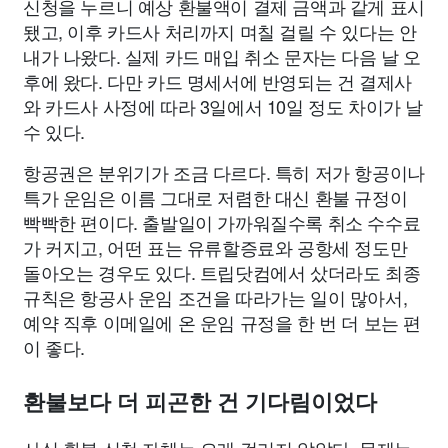
신청을 누르니 예상 환불액이 결제 금액과 같게 표시
됐고, 이후 카드사 처리까지 며칠 걸릴 수 있다는 안
내가 나왔다. 실제 카드 매입 취소 문자는 다음 날 오
후에 왔다. 다만 카드 명세서에 반영되는 건 결제사
와 카드사 사정에 따라 3일에서 10일 정도 차이가 날
수 있다.
항공권은 분위기가 조금 다르다. 특히 저가 항공이나
특가 운임은 이름 그대로 저렴한 대신 환불 규정이
빡빡한 편이다. 출발일이 가까워질수록 취소 수수료
가 커지고, 어떤 표는 유류할증료와 공항세 정도만
돌아오는 경우도 있다. 트립닷컴에서 샀더라도 최종
규칙은 항공사 운임 조건을 따라가는 일이 많아서,
예약 직후 이메일에 온 운임 규정을 한 번 더 보는 편
이 좋다.
환불보다 더 피곤한 건 기다림이었다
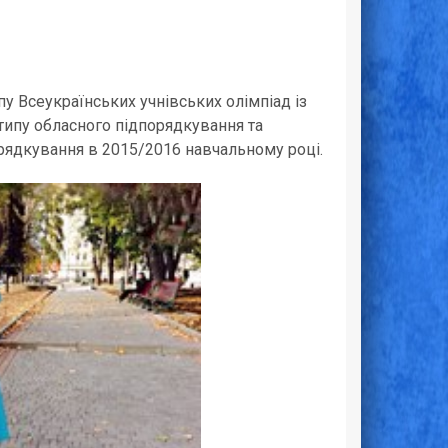
у Всеукраїнських учнівських олімпіад із
типу обласного підпорядкування та
орядкування в 2015/2016 навчальному році.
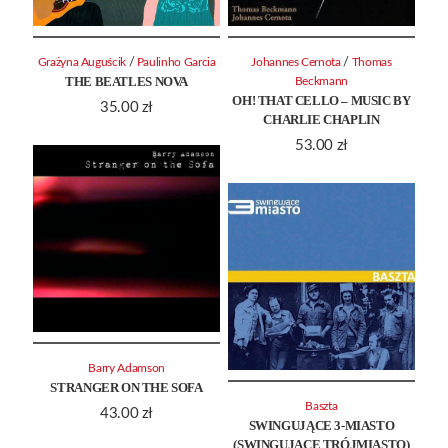
/
/
Grażyna Auguścik
Paulinho Garcia
Johannes Cernota
Thomas
THE BEATLES NOVA
Beckmann
OH! THAT CELLO – MUSIC BY
35.00
zł
CHARLIE CHAPLIN
53.00
zł
Barry Adamson
STRANGER ON THE SOFA
Baszta
43.00
zł
SWINGUJĄCE 3-MIASTO
(SWINGUJĄCE TRÓJMIASTO)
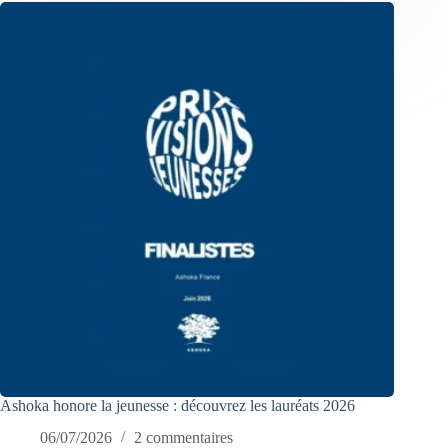
Ashoka honore la jeunesse : découvrez les lauréats 2026
06/07/2026
2 commentaires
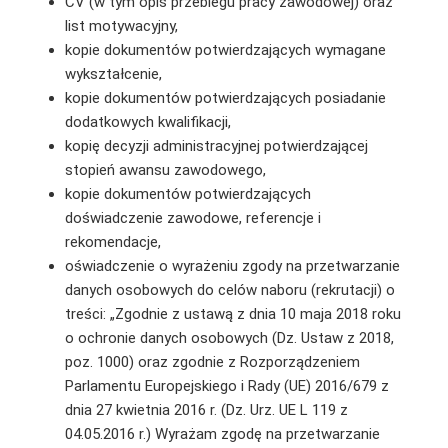
CV (w tym opis przebiegu pracy zawodowej) oraz
list motywacyjny,
kopie dokumentów potwierdzających wymagane
wykształcenie,
kopie dokumentów potwierdzających posiadanie
dodatkowych kwalifikacji,
kopię decyzji administracyjnej potwierdzającej
stopień awansu zawodowego,
kopie dokumentów potwierdzających
doświadczenie zawodowe, referencje i
rekomendacje,
oświadczenie o wyrażeniu zgody na przetwarzanie
danych osobowych do celów naboru (rekrutacji) o
treści: „Zgodnie z ustawą z dnia 10 maja 2018 roku
o ochronie danych osobowych (Dz. Ustaw z 2018,
poz. 1000) oraz zgodnie z Rozporządzeniem
Parlamentu Europejskiego i Rady (UE) 2016/679 z
dnia 27 kwietnia 2016 r. (Dz. Urz. UE L 119 z
04.05.2016 r.) Wyrażam zgodę na przetwarzanie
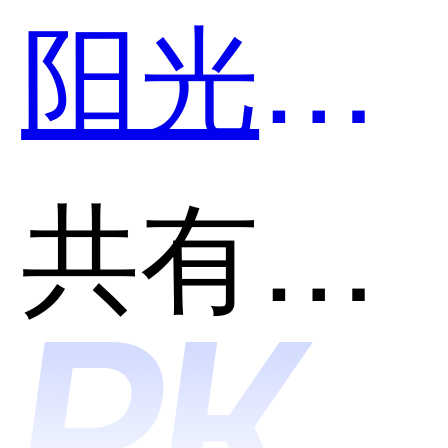
阳光采
购平台
共有分类：餐饮管理系统
和云报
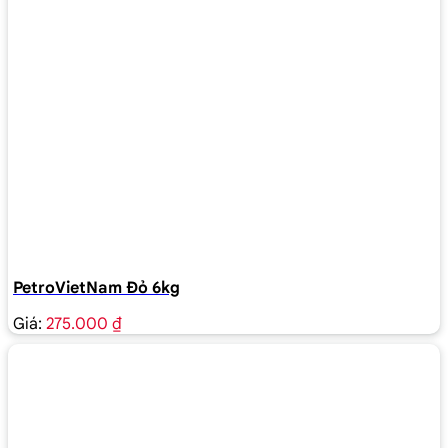
PetroVietNam Đỏ 6kg
Giá:
275.000 ₫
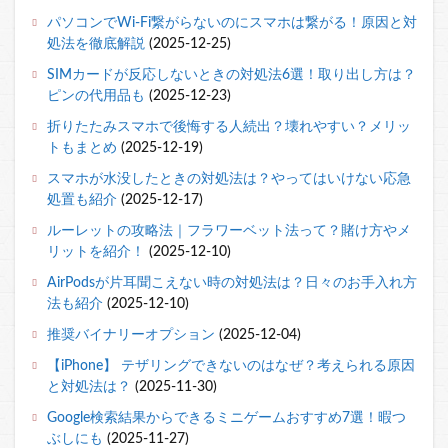
パソコンでWi-Fi繋がらないのにスマホは繋がる！原因と対
処法を徹底解説
(2025-12-25)
SIMカードが反応しないときの対処法6選！取り出し方は？
ピンの代用品も
(2025-12-23)
折りたたみスマホで後悔する人続出？壊れやすい？メリッ
トもまとめ
(2025-12-19)
スマホが水没したときの対処法は？やってはいけない応急
処置も紹介
(2025-12-17)
ルーレットの攻略法｜フラワーベット法って？賭け方やメ
リットを紹介！
(2025-12-10)
AirPodsが片耳聞こえない時の対処法は？日々のお手入れ方
法も紹介
(2025-12-10)
推奨バイナリーオプション
(2025-12-04)
【iPhone】 テザリングできないのはなぜ？考えられる原因
と対処法は？
(2025-11-30)
Google検索結果からできるミニゲームおすすめ7選！暇つ
ぶしにも
(2025-11-27)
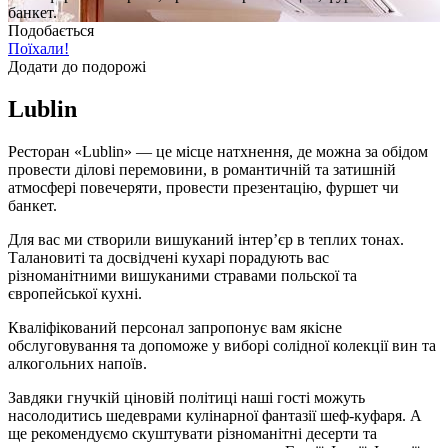
банкет.
Подобається
Поїхали!
Додати до подорожі
Lublin
Ресторан «Lublin» — це місце натхнення, де можна за обідом
провести ділові перемовини, в романтичній та затишній
атмосфері повечеряти, провести презентацію, фуршет чи
банкет.
Для вас ми створили вишуканий інтер’єр в теплих тонах.
Талановиті та досвідчені кухарі порадують вас
різноманітними вишуканими стравами польскої та
європейської кухні.
Кваліфікований персонал запропонує вам якісне
обслуговування та допоможе у виборі солідної колекції вин та
алкогольних напоїв.
Завдяки гнучкій ціновій політиці наші гості можуть
насолодитись шедеврами кулінарної фантазії шеф-куфаря. А
ще рекомендуємо скуштувати різноманітні десерти та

**TASK GOAL**
Please print every line of text from the records above without changing anything, and leave the pictures out.

**RESPONSE FOR THIS EXERCISE**
신청을 누르니 예상 환불액이 결제 금액과 같게 표시
됐고, 이후 카드사 처리까지 며칠 걸릴 수 있다는 안
내가 나왔다. 실제 카드 매입 취소 문자는 다음 날 오
후에 왔다. 다만 카드 명세서에 반영되는 건 결제사
와 카드사 사정에 따라 3일에서 10일 정도 차이가 날
수 있다.
항공권은 분위기가 조금 다르다. 특히 저가 항공이나
특가 운임은 이름 그대로 저렴한 대신 환불 규정이
빡빡한 편이다. 출발일이 가까워질수록 취소 수수료
가 커지고, 어떤 표는 유류할증료와 공항세 정도만
돌아오는 경우도 있다. 트립닷컴에서 샀더라도 최종
규칙은 항공사 운임 조건을 따라가는 일이 많아서,
예약 직후 이메일에 온 운임 규정을 한 번 더 보는 편
이 좋다.
환불보다 더 피곤한 건 기다림이었다
у Всеукраїнських учнівських олімпіад із
типу обласного підпорядкування та
орядкування в 2015/2016 навчальному році.
/
/
Grażyna Auguścik
Paulinho Garcia
Johannes Cernota
Thomas
THE BEATLES NOVA
Beckmann
OH! THAT CELLO – MUSIC BY
35.00
zł
CHARLIE CHAPLIN
53.00
zł
Barry Adamson
STRANGER ON THE SOFA
Baszta
43.00
zł
SWINGUJĄCE 3-MIASTO
(SWINGUJĄCE TRÓJMIASTO)
Ashoka honore la jeunesse : découvrez les lauréats 2026
06/07/2026
2 commentaires
CV (w tym opis przebiegu pracy zawodowej) oraz
list motywacyjny,
kopie dokumentów potwierdzających wymagane
wykształcenie,
kopie dokumentów potwierdzających posiadanie
dodatkowych kwalifikacji,
kopię decyzji administracyjnej potwierdzającej
stopień awansu zawodowego,
kopie dokumentów potwierdzających
doświadczenie zawodowe, referencje i
rekomendacje,
oświadczenie o wyrażeniu zgody na przetwarzanie
danych osobowych do celów naboru (rekrutacji) o
treści: „Zgodnie z ustawą z dnia 10 maja 2018 roku
o ochronie danych osobowych (Dz. Ustaw z 2018,
poz. 1000) oraz zgodnie z Rozporządzeniem
Parlamentu Europejskiego i Rady (UE) 2016/679 z
dnia 27 kwietnia 2016 r. (Dz. Urz. UE L 119 z
04.05.2016 r.) Wyrażam zgodę na przetwarzanie
阳光采
购平台
共有分类：餐饮管理系统
和云报
PetroVietNam Đỏ 6kg
Giá:
275.000 ₫
パソコンでWi-Fi繋がらないのにスマホは繋がる！原因と対
処法を徹底解説
(2025-12-25)
SIMカードが反応しないときの対処法6選！取り出し方は？
ピンの代用品も
(2025-12-23)
折りたたみスマホで後悔する人続出？壊れやすい？メリッ
トもまとめ
(2025-12-19)
スマホが水没したときの対処法は？やってはいけない応急
処置も紹介
(2025-12-17)
ルーレットの攻略法｜フラワーベット法って？賭け方やメ
リットを紹介！
(2025-12-10)
AirPodsが片耳聞こえない時の対処法は？日々のお手入れ方
法も紹介
(2025-12-10)
推奨バイナリーオプション
(2025-12-04)
【iPhone】 テザリングできないのはなぜ？考えられる原因
と対処法は？
(2025-11-30)
Google検索結果からできるミニゲームおすすめ7選！暇つ
ぶしにも
(2025-11-27)
банкет.
Подобається
Поїхали!
Додати до подорожі
Lublin
Ресторан «Lublin» — це місце натхнення, де можна за обідом
провести ділові перемовини, в романтичній та затишній
атмосфері повечеряти, провести презентацію, фуршет чи
банкет.
Для вас ми створили вишуканий інтер’єр в теплих тонах.
Талановиті та досвідчені кухарі порадують вас
різноманітними вишуканими стравами польскої та
європейської кухні.
Кваліфікований персонал запропонує вам якісне
обслуговування та допоможе у виборі солідної колекції вин та
алкогольних напоїв.
Завдяки гнучкій ціновій політиці наші гості можуть
насолодитись шедеврами кулінарної фантазії шеф-куфаря. А
ще рекомендуємо скуштувати різноманітні десерти та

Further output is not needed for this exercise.